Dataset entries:

================================

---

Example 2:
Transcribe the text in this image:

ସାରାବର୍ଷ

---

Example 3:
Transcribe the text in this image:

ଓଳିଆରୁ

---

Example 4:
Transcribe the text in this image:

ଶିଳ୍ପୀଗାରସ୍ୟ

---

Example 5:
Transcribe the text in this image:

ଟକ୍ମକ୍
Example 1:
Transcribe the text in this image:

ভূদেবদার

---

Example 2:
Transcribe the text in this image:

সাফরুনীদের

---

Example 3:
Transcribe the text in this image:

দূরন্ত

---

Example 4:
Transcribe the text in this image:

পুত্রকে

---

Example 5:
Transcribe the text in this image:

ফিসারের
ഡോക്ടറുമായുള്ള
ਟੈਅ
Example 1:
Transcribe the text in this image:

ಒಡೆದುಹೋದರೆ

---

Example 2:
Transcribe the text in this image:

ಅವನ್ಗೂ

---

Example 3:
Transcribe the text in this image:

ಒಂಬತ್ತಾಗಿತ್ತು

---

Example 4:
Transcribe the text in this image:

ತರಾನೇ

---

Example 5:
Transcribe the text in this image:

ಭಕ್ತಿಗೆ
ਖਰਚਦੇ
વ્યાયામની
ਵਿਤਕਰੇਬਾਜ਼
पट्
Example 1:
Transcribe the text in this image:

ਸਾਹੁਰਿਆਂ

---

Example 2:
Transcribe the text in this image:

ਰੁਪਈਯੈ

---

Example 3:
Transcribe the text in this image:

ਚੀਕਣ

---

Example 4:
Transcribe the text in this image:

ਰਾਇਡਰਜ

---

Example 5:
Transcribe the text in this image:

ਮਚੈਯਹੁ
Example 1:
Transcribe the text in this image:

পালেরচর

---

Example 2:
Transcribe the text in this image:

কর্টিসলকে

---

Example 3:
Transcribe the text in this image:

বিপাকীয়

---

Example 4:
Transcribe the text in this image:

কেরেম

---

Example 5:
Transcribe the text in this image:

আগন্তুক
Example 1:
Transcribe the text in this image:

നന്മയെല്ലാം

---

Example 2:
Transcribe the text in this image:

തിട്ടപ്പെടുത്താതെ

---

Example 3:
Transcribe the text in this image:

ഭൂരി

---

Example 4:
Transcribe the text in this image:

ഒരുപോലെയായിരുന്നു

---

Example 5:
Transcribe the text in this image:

================================

Problem:
Express all of the data above as a Markdown table with the columns Row and Line. Give each line a row number, and leave out blank lines.

Solution to this exercise:
| Row | Line |
|---|---|
| 1 | --- |
| 2 | Example 2: |
| 3 | Transcribe the text in this image: |
| 4 | ସାରାବର୍ଷ |
| 5 | --- |
| 6 | Example 3: |
| 7 | Transcribe the text in this image: |
| 8 | ଓଳିଆରୁ |
| 9 | --- |
| 10 | Example 4: |
| 11 | Transcribe the text in this image: |
| 12 | ଶିଳ୍ପୀଗାରସ୍ୟ |
| 13 | --- |
| 14 | Example 5: |
| 15 | Transcribe the text in this image: |
| 16 | ଟକ୍ମକ୍ |
| 17 | Example 1: |
| 18 | Transcribe the text in this image: |
| 19 | ভূদেবদার |
| 20 | --- |
| 21 | Example 2: |
| 22 | Transcribe the text in this image: |
| 23 | সাফরুনীদের |
| 24 | --- |
| 25 | Example 3: |
| 26 | Transcribe the text in this image: |
| 27 | দূরন্ত |
| 28 | --- |
| 29 | Example 4: |
| 30 | Transcribe the text in this image: |
| 31 | পুত্রকে |
| 32 | --- |
| 33 | Example 5: |
| 34 | Transcribe the text in this image: |
| 35 | ফিসারের |
| 36 | ഡോക്ടറുമായുള്ള |
| 37 | ਟੈਅ |
| 38 | Example 1: |
| 39 | Transcribe the text in this image: |
| 40 | ಒಡೆದುಹೋದರೆ |
| 41 | --- |
| 42 | Example 2: |
| 43 | Transcribe the text in this image: |
| 44 | ಅವನ್ಗೂ |
| 45 | --- |
| 46 | Example 3: |
| 47 | Transcribe the text in this image: |
| 48 | ಒಂಬತ್ತಾಗಿತ್ತು |
| 49 | --- |
| 50 | Example 4: |
| 51 | Transcribe the text in this image: |
| 52 | ತರಾನೇ |
| 53 | --- |
| 54 | Example 5: |
| 55 | Transcribe the text in this image: |
| 56 | ಭಕ್ತಿಗೆ |
| 57 | ਖਰਚਦੇ |
| 58 | વ્યાયામની |
| 59 | ਵਿਤਕਰੇਬਾਜ਼ |
| 60 | पट् |
| 61 | Example 1: |
| 62 | Transcribe the text in this image: |
| 63 | ਸਾਹੁਰਿਆਂ |
| 64 | --- |
| 65 | Example 2: |
| 66 | Transcribe the text in this image: |
| 67 | ਰੁਪਈਯੈ |
| 68 | --- |
| 69 | Example 3: |
| 70 | Transcribe the text in this image: |
| 71 | ਚੀਕਣ |
| 72 | --- |
| 73 | Example 4: |
| 74 | Transcribe the text in this image: |
| 75 | ਰਾਇਡਰਜ |
| 76 | --- |
| 77 | Example 5: |
| 78 | Transcribe the text in this image: |
| 79 | ਮਚੈਯਹੁ |
| 80 | Example 1: |
| 81 | Transcribe the text in this image: |
| 82 | পালেরচর |
| 83 | --- |
| 84 | Example 2: |
| 85 | Transcribe the text in this image: |
| 86 | কর্টিসলকে |
| 87 | --- |
| 88 | Example 3: |
| 89 | Transcribe the text in this image: |
| 90 | বিপাকীয় |
| 91 | --- |
| 92 | Example 4: |
| 93 | Transcribe the text in this image: |
| 94 | কেরেম |
| 95 | --- |
| 96 | Example 5: |
| 97 | Transcribe the text in this image: |
| 98 | আগন্তুক |
| 99 | Example 1: |
| 100 | Transcribe the text in this image: |
| 101 | നന്മയെല്ലാം |
| 102 | --- |
| 103 | Example 2: |
| 104 | Transcribe the text in this image: |
| 105 | തിട്ടപ്പെടുത്താതെ |
| 106 | --- |
| 107 | Example 3: |
| 108 | Transcribe the text in this image: |
| 109 | ഭൂരി |
| 110 | --- |
| 111 | Example 4: |
| 112 | Transcribe the text in this image: |
| 113 | ഒരുപോലെയായിരുന്നു |
| 114 | --- |
| 115 | Example 5: |
| 116 | Transcribe the text in this image: |